The moment you understand that, everything changes.
Now you can catch the suggestion as it is happening. You can feel the pull to step in, recognize it as a pattern, and interrupt it. Instead of automatically complying with the role, you choose whether or not it actually belongs to you.
That is real control.
And it leads directly to something most people want but rarely achieve, which is clean relationships.
When you stop triangulating, and you stop allowing others to triangulate you, everything becomes simpler. Conversations happen where they should. Responsibility stays where it belongs. And the emotional noise drops away.
There is a phrase that captures this perfectly, and it is one worth remembering.
"Not my circus, not my monkeys."
It may sound blunt, but it is accurate. The moment you accept the role, you are no longer outside the situation. You are in it, with all the complications that come with it.

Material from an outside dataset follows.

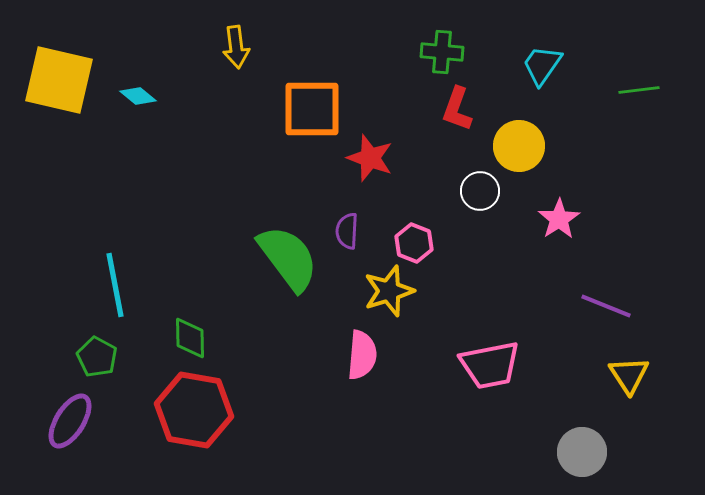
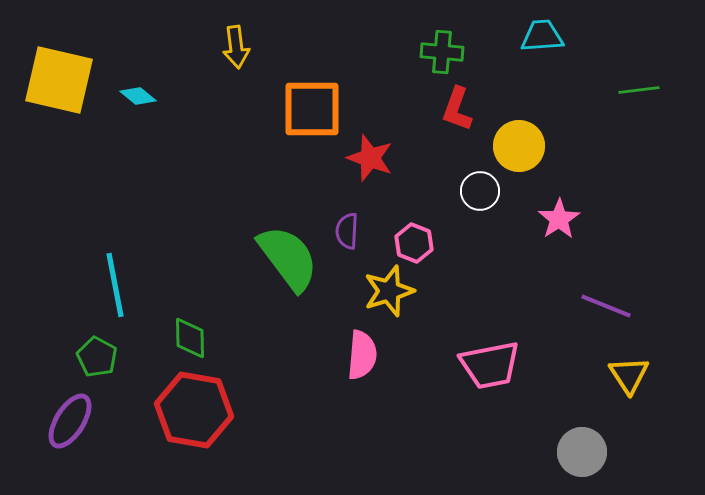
cyan trapezoid: moved 29 px up; rotated 51 degrees clockwise
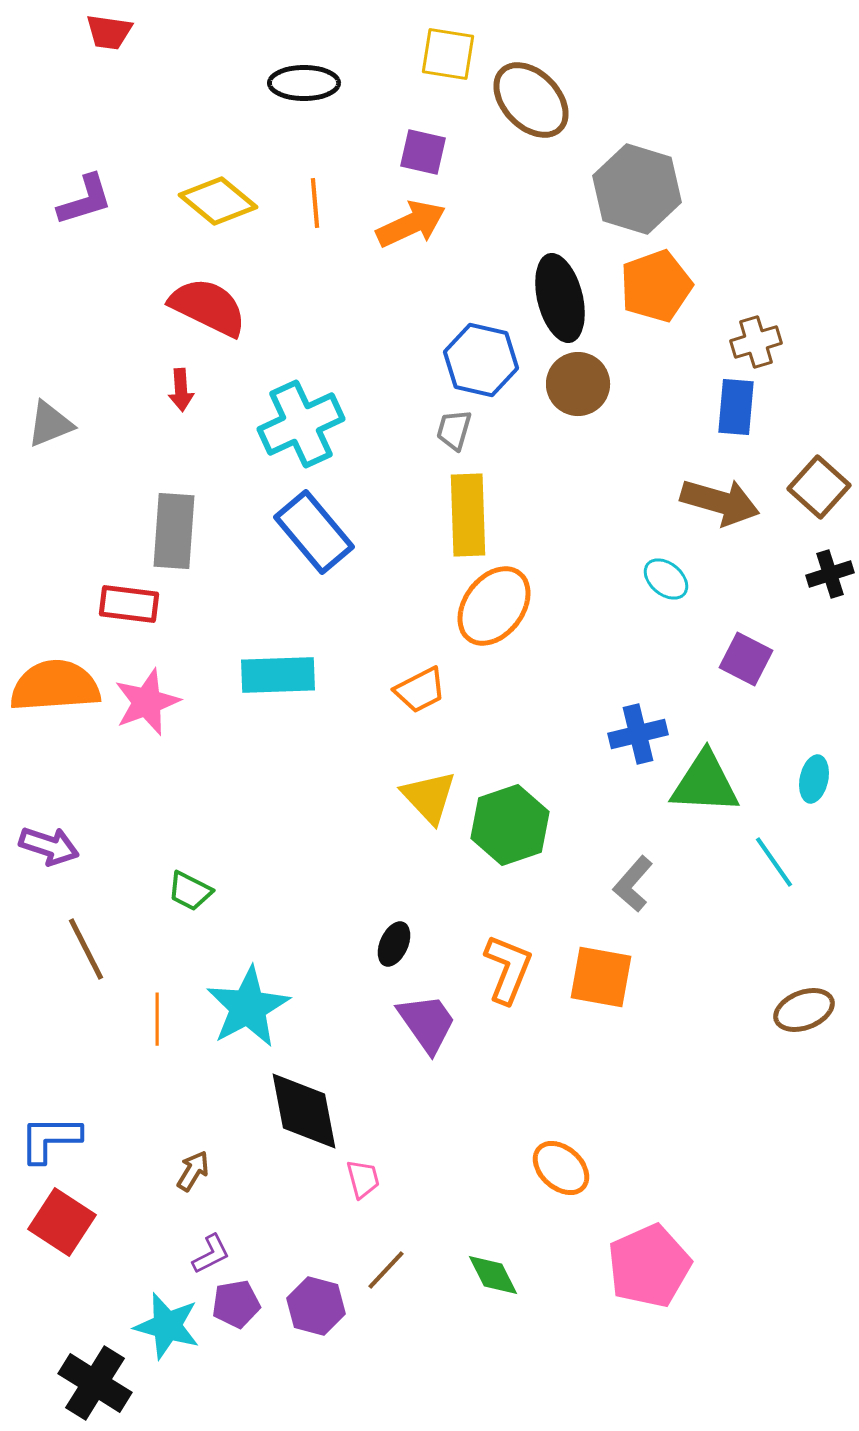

If you want a calmer life, clearer thinking, and stronger relationships, this is one of the most useful distinctions you can make, and one of the simplest to apply once you see it clearly.
Do not let other people’s problems become your problems.
It doesn’t help them, and it definitely doesn't help you.
Now I’m not taking a shot at paid counselors here, when all participants have clear roles. And of course, there’s nothing wrong with helping someone if they ask you for advice.
That’s completely different from being burdened with someone else’s responsibility.
But don’t get maneuvered into things that have nothing to do with you. Let people handle their own conversations, take responsibility for their own relationships, and keep your role clean and independent.
Remind people that the circus and the monkeys belong to them, not you.
Don’t let them make you their Ringmaster.
It’s an unpaid and generally thankless job.